The Court’s legal conclusion is suspect. The Court intervenes anyway, granting the Government extraordinary relief and vacating the District Court’s order on that basis alone. It does so without mention of the grave harm Plaintiffs will face if they are erroneously removed to El Salvador or regard for the Government’s attempts to subvert the judicial process throughout this litigation. Because the Court should not reward the Government’s efforts to erode the rule of law with discretionary equitable relief, I respectfully dissent.

Justice Ketanji Brown Jackson wrote:

The majority decision is a “four-paragraph per curiam opinion discarding the District Court’s order based solely on a new legal pronouncement that, one might have thought, would require significant deliberation.”

[S]urely, the question whether such Government action is consistent with our Constitution and laws warrants considerable thought and attention from the Judiciary.

All of the female Justices concurred with that theme.

Justice Sotomayor made it clear that the Court’s majority did not spend much thought on what is truly appropriate and workable as due process under the circumstances at issue:

Against the backdrop of the U. S. Government’s unprecedented deportation of dozens of immigrants to a foreign prison without due process, a majority of this Court sees fit to vacate the District Court’s order.
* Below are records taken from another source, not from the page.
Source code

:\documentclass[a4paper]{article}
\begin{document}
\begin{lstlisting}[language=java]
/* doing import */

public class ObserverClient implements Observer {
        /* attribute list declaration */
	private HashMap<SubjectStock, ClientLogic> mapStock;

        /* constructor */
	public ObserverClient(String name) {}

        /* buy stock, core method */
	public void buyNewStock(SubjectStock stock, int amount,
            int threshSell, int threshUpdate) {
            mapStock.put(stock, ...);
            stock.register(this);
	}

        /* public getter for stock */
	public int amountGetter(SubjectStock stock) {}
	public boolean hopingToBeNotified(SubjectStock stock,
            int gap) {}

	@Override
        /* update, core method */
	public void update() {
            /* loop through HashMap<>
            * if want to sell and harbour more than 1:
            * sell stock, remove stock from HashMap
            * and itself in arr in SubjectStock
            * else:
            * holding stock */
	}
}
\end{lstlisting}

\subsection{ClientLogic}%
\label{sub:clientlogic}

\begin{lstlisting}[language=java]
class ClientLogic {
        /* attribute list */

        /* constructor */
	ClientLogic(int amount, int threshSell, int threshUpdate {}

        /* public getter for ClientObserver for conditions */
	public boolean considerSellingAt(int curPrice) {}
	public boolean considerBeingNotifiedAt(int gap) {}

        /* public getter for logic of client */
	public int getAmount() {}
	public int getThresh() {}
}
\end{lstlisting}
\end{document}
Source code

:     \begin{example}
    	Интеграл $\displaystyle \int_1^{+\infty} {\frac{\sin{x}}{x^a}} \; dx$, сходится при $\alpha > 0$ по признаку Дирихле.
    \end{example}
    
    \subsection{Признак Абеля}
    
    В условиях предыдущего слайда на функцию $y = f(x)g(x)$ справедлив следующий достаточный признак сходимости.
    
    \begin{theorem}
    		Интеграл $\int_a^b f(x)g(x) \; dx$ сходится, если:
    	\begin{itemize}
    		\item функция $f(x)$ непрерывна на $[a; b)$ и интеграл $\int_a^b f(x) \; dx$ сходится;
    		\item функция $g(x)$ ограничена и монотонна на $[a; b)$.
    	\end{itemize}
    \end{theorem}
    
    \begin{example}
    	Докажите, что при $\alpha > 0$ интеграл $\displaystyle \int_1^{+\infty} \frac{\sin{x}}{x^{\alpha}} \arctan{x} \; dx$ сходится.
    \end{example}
The reason, apparently, is that the majority thinks plaintiffs’ claims should have been styled as habeas actions and filed in the districts of their detention. In reaching that result, the majority flouts well-established limits on its jurisdiction, creates new law on the emergency docket, and elides the serious threat our intervention poses to the lives of individual detainees.
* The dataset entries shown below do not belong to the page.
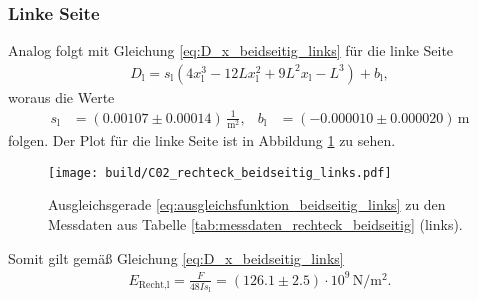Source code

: \subsubsection{Linke Seite}
\label{sec:rechteck_beidseitig_links}
Analog folgt mit Gleichung \eqref{eq:D_x_beidseitig_links} für die linke Seite
\begin{align}
    D_\text{l} = s_\text{l} \left(4 x_\text{l}^3 - 12 L x_\text{l}^2 + 9 L^2 x_\text{l} - L^3\right) + b_\text{l}, 
    \label{eq:ausgleichsfunktion_beidseitig_links}
\end{align}
woraus die Werte 
\begin{align*}
    s_\text{l} &= (\num{0.00107} \pm \num{0.00014}) \, \frac{1}{\unit{\meter^2}}, & 
    b_\text{l} &= (\num{-0.000010} \pm \num{0.000020}) \, \unit{\meter}
\end{align*}
folgen.
Der Plot für die linke Seite ist in Abbildung \ref{fig:plot_rechteck_beidseitig_links}
zu sehen.
%
\begin{figure}[H]
    \centering
    \texttt{[image: build/C02\_rechteck\_beidseitig\_links.pdf]}
    \caption{Ausgleichsgerade \eqref{eq:ausgleichsfunktion_beidseitig_links} zu den Messdaten aus Tabelle \ref{tab:messdaten_rechteck_beidseitig} (links).}
    \label{fig:plot_rechteck_beidseitig_links}
\end{figure}

\noindent
Somit gilt gemäß Gleichung \eqref{eq:D_x_beidseitig_links}
\begin{align}
    E_\text{Recht,l} = \frac{F}{48 I s_\text{l}} = (\num{126.1} \pm \num{2.5}) \cdot 10^9 \, \unit{\newton\per\meter^2}.
\end{align}
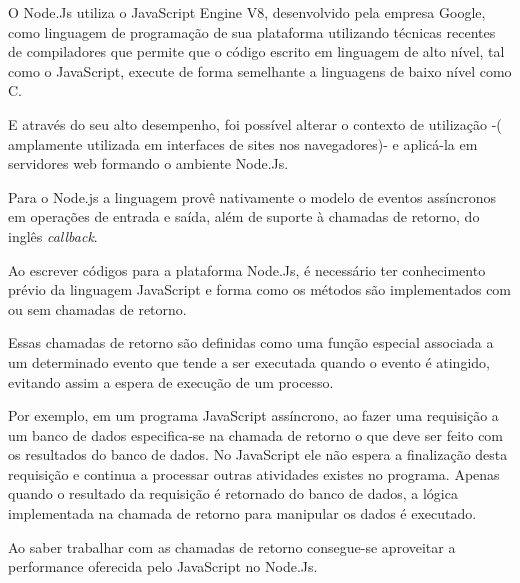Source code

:   O Node.Js utiliza o JavaScript Engine V8, desenvolvido pela empresa Google, como linguagem de programação
  de sua plataforma utilizando técnicas recentes de compiladores que permite que o código escrito em linguagem de alto nível,
  tal como o JavaScript, execute de forma semelhante a linguagens de baixo nível como C. 
  
  E através do seu alto desempenho, foi possível alterar o contexto de utilização -(
  amplamente utilizada em interfaces de sites nos navegadores)- e aplicá-la em servidores web formando 
  o ambiente Node.Js.
  
  
  Para o Node.js a linguagem provê nativamente o modelo de eventos assíncronos em operações de entrada e saída, 
  além de suporte à chamadas de retorno, do inglês \textit{callback}.\cite{Oliveira:2012}
  
  
  Ao escrever códigos para a plataforma Node.Js, é necessário ter conhecimento prévio da linguagem JavaScript e forma como os 
  métodos são implementados com ou sem chamadas de retorno. \cite{Hughes:2012}
  

  Essas chamadas de retorno são definidas como uma função especial associada a um determinado evento que tende a ser 
  executada quando o evento é atingido, evitando assim a espera de execução de um processo.\cite{Wilson:2013} 
  
  Por exemplo, em um programa JavaScript assíncrono, ao fazer uma requisição 
  a um banco de dados especifica-se na chamada de retorno o que deve ser feito com os resultados do banco de dados. No JavaScript
  ele não espera a finalização desta requisição e continua a processar outras atividades existes no programa. 
  Apenas quando o resultado da requisição é retornado do banco de dados, a lógica implementada na chamada de retorno para manipular 
  os dados é executado. \cite[p. 2]{Junior:2012}
  
  Ao saber trabalhar com as chamadas de retorno consegue-se aproveitar a performance oferecida pelo JavaScript no Node.Js.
As an initial matter, the majority’s assertion that plaintiffs’ claims “sound” in habeas is in tension with this Court’s understanding of habeas corpus as, at its core, an avenue for a person in custody to “attack . . . the legality of that custody” and “to secure release from illegal custody.” The plaintiffs in this case sued not to challenge their detention, but to protect themselves from summary deportation pursuant to the Proclamation. Indeed, because all of the plaintiffs were already in immigration detention under other statutes when the Government subjected them to the Proclamation, they “have repeatedly emphasized throughout this litigation that they ‘do not seek release from custody’ ” and are not “contesting the validity of their confinement or seeking to shorten its duration.”

Against that backdrop, there is every reason to question the majority’s hurried conclusion that habeas relief supplies the exclusive means to challenge removal under the Alien Enemies Act. At the very least, the question is a thorny one, and this emergency application was not the place to resolve it.

Meanwhile, funneling plaintiffs’ claims into individual habeas actions across the Nation risks exposing them to severe and irreparable harm. Rather than seeking to enjoin implementation of the President’s Proclamation against all Venezuelan nationals in immigration detention, detainees scattered across the country must each obtain counsel and file habeas petitions on their own accord, all without knowing whether they will remain in detention where they were arrested or be secretly transferred to an alternative location.

That requirement may have life or death consequences. Individuals who are unable to secure counsel, or who cannot timely appeal an adverse judgment rendered by a habeas court, face the prospect of removal directly into the perilous conditions of El Salvador’s CECOT, where detainees suffer egregious human rights abuses.